1. It begins with an invocation, which is similar to the Japji Sahib and consists of seven stanzas with aspects of Vaishnav bhakti and Nath yoga influence but focus on a Nirgun envisionment of divinity
2. Ardās, a supplication that states that the author Jiwan Singh is in the company and protection of Prabhu
3. Ustati (adoration), containing praises of the ten Sikh gurus that reiterates that the jyot (light) travelled from one body to the next
4. Chitra [Chitra Kalghiyarjika or Chitra Kalghiyar ji ka, meaning "Portrait of the One with the plume"], depiction of the tenth guru's personality and events surrounding the Khalsa, Panj Piare, Amrit Sanchar, and Rehat
5. Amrit Vidhi, covering the initiation ceremony involving amrit
6. Rahet, Sikh basic principles as per the guru

The historical events it narrates include the martyrdom of Guru Tegh Bahadur and the creation of the Khalsa Panth and Panj Piare institutions by Guru Gobind Singh at Anandpur by hosting a diwan. The text contains a tale involving the rescuing of a Brahmin's wife from a Turk by Jaita. It also touches upon the relations of Bhim Chand of Kahlur and the Sikh guru, who shifts between Paonta and Anandpur, culminating in the Battle of Bhangani.

== Manuscripts ==
Two manuscripts of the work were known:

- A manuscript originally kept by Baba Bir Singh of Muthianwala but was lost by Giani Garja Singh (who prepared a copy of it)
- the Assam Ms (36 folios, 18.1 x 11.45 cms, written in scriptio continua), in the custodianship of the family of Daya Singh Arif, who was gifted the manuscript by Assamese Sikhs in the 1950s

== Dating ==
While the work bears no internal colophon nor does it date the events it narrates, Raj Kumar Hans dates it to the early 1690s. Neeti Singh claims it was written in the 17th century in Punjab. Meanwhile, Amar Singh Panesar dates it to between 1698–1704.
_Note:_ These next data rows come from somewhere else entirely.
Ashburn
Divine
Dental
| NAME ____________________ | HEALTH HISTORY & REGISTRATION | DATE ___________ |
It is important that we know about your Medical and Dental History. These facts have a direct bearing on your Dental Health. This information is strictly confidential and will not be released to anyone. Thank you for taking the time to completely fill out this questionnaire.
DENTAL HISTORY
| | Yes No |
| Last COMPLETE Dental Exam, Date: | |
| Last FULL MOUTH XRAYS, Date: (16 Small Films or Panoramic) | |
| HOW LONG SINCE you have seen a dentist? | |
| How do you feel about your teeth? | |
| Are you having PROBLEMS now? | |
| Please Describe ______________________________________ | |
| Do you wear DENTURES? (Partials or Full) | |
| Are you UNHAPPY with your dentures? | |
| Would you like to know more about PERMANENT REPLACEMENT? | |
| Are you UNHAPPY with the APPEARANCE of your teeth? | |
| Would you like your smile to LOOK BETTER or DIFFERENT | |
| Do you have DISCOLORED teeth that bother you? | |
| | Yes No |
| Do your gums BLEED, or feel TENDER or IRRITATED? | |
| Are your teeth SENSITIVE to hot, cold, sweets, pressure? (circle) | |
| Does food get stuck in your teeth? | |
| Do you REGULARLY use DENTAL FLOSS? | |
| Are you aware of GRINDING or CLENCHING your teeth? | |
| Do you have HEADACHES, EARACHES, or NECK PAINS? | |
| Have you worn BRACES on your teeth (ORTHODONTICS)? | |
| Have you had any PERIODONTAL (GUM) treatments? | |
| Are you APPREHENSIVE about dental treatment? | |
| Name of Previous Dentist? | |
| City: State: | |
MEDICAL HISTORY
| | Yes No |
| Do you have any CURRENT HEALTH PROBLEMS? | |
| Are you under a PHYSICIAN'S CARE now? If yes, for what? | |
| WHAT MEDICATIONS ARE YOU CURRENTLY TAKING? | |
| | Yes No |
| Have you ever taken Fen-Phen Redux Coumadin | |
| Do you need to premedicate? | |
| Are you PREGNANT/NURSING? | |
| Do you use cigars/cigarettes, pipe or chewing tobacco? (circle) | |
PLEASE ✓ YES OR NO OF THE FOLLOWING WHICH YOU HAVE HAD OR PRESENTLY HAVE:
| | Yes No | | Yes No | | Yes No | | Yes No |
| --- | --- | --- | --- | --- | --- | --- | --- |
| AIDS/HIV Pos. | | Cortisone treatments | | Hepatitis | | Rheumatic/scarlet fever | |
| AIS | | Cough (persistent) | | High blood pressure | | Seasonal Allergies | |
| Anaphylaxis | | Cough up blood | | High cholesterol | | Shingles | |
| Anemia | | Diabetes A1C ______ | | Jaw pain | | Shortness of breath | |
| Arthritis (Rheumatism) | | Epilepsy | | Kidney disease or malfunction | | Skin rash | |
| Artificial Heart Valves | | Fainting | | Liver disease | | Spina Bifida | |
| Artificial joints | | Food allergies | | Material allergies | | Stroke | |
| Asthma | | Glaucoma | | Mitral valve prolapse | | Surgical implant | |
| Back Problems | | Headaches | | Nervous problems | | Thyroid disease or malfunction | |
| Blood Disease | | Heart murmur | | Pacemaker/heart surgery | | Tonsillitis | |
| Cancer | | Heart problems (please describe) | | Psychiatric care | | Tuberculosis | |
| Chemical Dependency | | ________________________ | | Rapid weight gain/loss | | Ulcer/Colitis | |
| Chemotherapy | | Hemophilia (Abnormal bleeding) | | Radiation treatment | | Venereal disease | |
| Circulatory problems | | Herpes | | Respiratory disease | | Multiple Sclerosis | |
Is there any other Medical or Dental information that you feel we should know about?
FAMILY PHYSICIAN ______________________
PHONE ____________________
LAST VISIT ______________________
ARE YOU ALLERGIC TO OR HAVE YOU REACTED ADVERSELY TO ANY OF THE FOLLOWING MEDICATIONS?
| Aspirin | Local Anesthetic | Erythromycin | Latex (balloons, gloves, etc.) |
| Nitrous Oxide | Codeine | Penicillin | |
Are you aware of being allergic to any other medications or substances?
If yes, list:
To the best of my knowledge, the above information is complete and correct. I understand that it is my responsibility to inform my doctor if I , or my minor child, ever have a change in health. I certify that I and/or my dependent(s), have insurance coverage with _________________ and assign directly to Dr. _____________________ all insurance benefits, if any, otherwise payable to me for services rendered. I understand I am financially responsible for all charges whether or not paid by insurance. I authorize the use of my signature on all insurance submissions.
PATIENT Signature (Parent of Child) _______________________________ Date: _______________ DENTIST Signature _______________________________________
== Publication and translations ==
The work was lost to mainstream Sikhs for three centuries until two manuscripts were rediscovered in the custodianship of Mazhabi Sikh families in the second half of the 20th century. A Punjabi and English translation of the original Sant Bhasha by Neeti Singh was published in 2015, improving the accessability of the document to the public.